Question

Prove that the product of $n$ geometric mean between any two numbers is $nth$ power of their $G.M$.

Answer 1

Let a and b be the 2 numbers and G be the geometric mean between them.

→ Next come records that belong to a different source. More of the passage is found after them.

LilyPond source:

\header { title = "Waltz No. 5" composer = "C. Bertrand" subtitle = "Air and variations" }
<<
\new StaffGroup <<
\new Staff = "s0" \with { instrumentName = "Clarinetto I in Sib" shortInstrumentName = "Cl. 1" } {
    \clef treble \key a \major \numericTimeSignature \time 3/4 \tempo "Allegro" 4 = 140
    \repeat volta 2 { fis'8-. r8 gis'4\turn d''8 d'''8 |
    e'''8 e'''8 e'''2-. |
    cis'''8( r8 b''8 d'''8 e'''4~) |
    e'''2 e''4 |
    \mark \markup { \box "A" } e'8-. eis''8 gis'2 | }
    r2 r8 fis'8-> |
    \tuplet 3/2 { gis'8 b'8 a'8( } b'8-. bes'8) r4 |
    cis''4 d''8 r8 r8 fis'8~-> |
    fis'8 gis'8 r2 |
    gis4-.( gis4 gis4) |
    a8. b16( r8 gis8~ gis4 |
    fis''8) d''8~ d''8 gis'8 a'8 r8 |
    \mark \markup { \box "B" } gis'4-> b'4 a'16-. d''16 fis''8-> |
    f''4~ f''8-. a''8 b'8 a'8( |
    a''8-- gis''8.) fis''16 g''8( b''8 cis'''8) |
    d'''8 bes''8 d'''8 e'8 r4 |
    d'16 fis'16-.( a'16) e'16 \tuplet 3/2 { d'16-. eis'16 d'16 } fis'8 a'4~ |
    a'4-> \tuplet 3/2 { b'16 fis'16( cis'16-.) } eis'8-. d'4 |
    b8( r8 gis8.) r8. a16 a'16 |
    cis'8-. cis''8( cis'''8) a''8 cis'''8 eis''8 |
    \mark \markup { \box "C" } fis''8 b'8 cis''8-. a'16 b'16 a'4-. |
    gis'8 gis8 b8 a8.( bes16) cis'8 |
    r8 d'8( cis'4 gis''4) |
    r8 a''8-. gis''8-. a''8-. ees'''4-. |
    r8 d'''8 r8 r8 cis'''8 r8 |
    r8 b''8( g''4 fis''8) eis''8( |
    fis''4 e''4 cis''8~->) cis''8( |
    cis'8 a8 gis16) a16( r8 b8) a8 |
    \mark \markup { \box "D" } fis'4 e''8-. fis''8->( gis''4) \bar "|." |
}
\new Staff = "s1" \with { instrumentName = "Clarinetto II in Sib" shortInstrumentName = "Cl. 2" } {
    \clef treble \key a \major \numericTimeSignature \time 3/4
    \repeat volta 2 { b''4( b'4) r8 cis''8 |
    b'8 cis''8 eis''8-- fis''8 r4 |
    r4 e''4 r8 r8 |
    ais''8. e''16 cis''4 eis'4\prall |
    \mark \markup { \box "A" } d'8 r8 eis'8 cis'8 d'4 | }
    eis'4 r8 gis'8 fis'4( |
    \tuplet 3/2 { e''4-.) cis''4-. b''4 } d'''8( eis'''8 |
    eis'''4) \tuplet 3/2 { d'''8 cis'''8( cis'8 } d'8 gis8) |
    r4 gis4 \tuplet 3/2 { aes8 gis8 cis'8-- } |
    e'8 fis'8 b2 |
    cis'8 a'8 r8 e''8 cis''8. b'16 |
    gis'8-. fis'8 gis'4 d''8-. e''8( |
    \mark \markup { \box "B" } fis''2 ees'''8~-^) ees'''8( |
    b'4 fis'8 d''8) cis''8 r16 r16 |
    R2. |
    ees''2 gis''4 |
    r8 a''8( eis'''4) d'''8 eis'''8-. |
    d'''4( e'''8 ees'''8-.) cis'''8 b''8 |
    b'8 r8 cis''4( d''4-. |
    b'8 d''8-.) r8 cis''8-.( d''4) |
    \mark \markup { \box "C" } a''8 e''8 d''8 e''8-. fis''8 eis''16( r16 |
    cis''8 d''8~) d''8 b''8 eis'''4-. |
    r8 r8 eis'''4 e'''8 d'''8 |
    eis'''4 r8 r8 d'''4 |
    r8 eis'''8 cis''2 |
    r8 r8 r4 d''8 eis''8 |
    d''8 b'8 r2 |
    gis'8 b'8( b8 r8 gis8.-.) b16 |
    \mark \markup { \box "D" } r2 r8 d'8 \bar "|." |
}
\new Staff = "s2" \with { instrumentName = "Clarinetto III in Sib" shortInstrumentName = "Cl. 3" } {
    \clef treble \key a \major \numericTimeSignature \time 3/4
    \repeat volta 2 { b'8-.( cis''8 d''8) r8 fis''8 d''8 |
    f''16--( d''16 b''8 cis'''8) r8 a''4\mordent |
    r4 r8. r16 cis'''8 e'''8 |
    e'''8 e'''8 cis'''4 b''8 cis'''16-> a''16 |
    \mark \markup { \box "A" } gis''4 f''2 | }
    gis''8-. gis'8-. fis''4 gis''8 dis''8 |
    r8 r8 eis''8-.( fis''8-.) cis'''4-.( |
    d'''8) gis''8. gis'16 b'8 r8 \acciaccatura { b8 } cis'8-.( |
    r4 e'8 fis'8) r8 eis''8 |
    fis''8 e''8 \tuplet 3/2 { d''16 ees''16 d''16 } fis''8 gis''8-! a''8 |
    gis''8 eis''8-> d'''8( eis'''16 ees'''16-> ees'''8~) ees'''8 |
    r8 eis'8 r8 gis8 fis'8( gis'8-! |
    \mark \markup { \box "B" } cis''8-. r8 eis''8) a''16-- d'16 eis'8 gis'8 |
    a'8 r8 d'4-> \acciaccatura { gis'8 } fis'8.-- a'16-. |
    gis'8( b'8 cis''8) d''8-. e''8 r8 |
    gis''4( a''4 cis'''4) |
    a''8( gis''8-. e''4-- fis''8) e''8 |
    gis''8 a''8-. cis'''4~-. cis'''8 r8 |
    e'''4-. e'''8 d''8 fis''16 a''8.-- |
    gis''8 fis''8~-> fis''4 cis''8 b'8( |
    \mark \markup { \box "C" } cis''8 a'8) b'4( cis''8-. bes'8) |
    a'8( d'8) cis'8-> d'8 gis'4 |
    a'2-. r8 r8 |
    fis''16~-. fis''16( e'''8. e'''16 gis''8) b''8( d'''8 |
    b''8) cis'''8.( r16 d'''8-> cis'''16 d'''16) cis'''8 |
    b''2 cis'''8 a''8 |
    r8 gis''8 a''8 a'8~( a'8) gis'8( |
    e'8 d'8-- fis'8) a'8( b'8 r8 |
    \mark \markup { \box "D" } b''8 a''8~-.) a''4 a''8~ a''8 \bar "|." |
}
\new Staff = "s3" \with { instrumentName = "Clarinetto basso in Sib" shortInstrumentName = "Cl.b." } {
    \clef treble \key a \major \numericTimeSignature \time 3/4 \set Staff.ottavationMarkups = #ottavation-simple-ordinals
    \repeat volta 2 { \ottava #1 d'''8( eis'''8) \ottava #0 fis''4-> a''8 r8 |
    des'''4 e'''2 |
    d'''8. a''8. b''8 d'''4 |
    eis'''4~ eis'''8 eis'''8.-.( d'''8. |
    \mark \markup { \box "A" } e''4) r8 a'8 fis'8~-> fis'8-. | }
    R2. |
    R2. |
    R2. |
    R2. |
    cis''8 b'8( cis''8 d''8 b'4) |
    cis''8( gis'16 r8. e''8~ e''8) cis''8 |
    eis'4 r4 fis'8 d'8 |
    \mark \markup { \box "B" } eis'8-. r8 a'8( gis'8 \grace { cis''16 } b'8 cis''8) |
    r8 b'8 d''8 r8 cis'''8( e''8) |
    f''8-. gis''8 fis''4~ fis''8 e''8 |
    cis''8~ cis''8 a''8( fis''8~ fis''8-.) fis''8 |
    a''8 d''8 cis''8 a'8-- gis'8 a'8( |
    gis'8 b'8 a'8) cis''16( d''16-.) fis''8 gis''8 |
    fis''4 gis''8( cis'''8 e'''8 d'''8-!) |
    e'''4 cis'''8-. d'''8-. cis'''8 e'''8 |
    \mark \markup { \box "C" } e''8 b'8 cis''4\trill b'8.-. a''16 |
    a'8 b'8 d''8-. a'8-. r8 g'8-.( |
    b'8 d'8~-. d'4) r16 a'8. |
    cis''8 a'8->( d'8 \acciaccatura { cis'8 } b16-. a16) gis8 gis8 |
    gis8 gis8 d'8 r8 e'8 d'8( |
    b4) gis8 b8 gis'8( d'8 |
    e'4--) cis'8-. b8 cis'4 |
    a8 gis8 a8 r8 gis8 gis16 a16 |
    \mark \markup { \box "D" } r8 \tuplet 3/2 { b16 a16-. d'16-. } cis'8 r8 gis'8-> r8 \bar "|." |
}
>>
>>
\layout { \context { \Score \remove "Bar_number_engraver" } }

Therefore a,b,G must be in G.P.

Common ratio $=\frac{G}{a}=\frac{b}{G}$

$\Rightarrow G^2=ab\to G=\sqrt{ab}$...(1)

Therefore,

$a,G_1,G_2,......,G_n,b$ form G.P.

This series has a as its first term and b as last and (n+2)th term

$\therefore b=a{r}^{n+2-1}$

$\Rightarrow b=a{r}^{n+1}$

$r={\left(\frac{b}{a}\right)}^{\frac{1}{n+1}}$...(2)

Product $=G_1{G}_2...G_n$

$=\left(ar\right)\left(a{r}^2\right).....\left(a{r}^n\right)$

$=a^n{r}^{1+2+..+n}$

$=a^n{r}^{\frac{n(n+1)}{2}}$

From (2) we get

$=a^n{\left(\frac{b}{a}\right)}^{\frac{n(n+1)}{2(n+1)}}$

$=(ab{)}^{\frac{n}{2}}$

$=(\sqrt{ab}{)}^n$

From (1) we get

Product $=G^n$

$G_1{G}_2....G_n=G^n$